PASSAGE PROVIDED:
------------------------------------------------------------------------
In Georgia, Electronic Overhaul Has DFCS Clients Seeing Red

Dropped telephone calls, delayed letters and a less than user-friendly automated system have many families in the Peach State outraged. Uncommon Journalism speaks to several people that have reported difficulties with the new statewide system, and what they believe DFCS officials should do to rectify the agency’s problems. 



By: James Swift
UncommonJournalism@gmail.com
@UNJournalism

Last fall, Georgia’s Division of Family and Children Services (DFCS) underwent a major structural shift. Their goal was to streamline agency services by switching to a new online-intensive, electronic system, heavily reliant upon the Common Point of Access to Social Services (COMPASS) portal.  As such, the agency’s old policies, which usually entailed one-on-one interaction between families and a single caseworker, were replaced by a new “self-service” policy designed to speed up and simplify the bureaucratic process.

Problems with the new systems structure, however, were immediate. Scores of families dependent on DFCS services for benefits like Medicaid and SNAP reported receiving letters in their mail, informing them that they had to reapply for assistance before a specified cutoff date; and for many families, the mail itself did not arrive until after that cutoff date had passed.
------------------------------------------------------------------------
DATA EXTRACT:
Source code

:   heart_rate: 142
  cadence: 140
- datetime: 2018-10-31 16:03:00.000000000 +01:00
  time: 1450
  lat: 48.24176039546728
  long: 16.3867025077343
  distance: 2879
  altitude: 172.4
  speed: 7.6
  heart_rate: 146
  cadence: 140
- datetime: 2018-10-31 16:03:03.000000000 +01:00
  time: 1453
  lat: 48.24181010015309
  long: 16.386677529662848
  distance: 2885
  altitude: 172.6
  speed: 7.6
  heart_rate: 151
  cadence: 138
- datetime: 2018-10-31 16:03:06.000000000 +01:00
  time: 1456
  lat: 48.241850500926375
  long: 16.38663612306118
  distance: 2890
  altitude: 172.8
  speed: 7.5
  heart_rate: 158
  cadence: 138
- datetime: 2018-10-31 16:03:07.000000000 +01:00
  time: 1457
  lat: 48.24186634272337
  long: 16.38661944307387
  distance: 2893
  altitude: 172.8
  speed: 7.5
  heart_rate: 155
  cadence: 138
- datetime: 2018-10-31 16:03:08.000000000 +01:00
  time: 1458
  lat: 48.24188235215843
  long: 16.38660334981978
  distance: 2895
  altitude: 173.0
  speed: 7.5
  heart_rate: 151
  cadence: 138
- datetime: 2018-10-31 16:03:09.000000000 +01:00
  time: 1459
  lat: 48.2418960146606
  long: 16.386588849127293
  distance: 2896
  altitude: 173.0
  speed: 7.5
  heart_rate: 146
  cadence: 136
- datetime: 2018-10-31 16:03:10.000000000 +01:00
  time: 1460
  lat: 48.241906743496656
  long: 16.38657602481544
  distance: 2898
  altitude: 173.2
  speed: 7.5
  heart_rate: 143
------------------------------------------------------------------------
WHAT TO DO:
[a] From the article on Georgia's DFCS overhaul, return the passage that begins with "Dropped telephone calls, delayed" and ends with "the agency’s problems.", copied word for word.
[b] Summarize the article on Georgia's DFCS overhaul in two sentences.
[c] Answer these questions from the article on Georgia's DFCS overhaul:
(i) What is the full name of the COMPASS portal?
(ii) What did the agency's old policies usually involve?
(iii) Which two benefits does the article name as ones families depend on DFCS for?

ANSWERS TO THE PROBLEMS:
[a]
Dropped telephone calls, delayed letters and a less than user-friendly automated system have many families in the Peach State outraged. Uncommon Journalism speaks to several people that have reported difficulties with the new statewide system, and what they believe DFCS officials should do to rectify the agency’s problems.

[b] Last fall, Georgia's Division of Family and Children Services replaced its old one-on-one caseworker policies with a "self-service" electronic system built around the COMPASS portal, aiming to streamline its services. Problems arose immediately: many families who depend on benefits like Medicaid and SNAP got letters telling them to reapply before a cutoff date, and often the mail arrived after that date had passed.

[c]
(i) The Common Point of Access to Social Services.
(ii) One-on-one interaction between families and a single caseworker.
(iii) Medicaid and SNAP.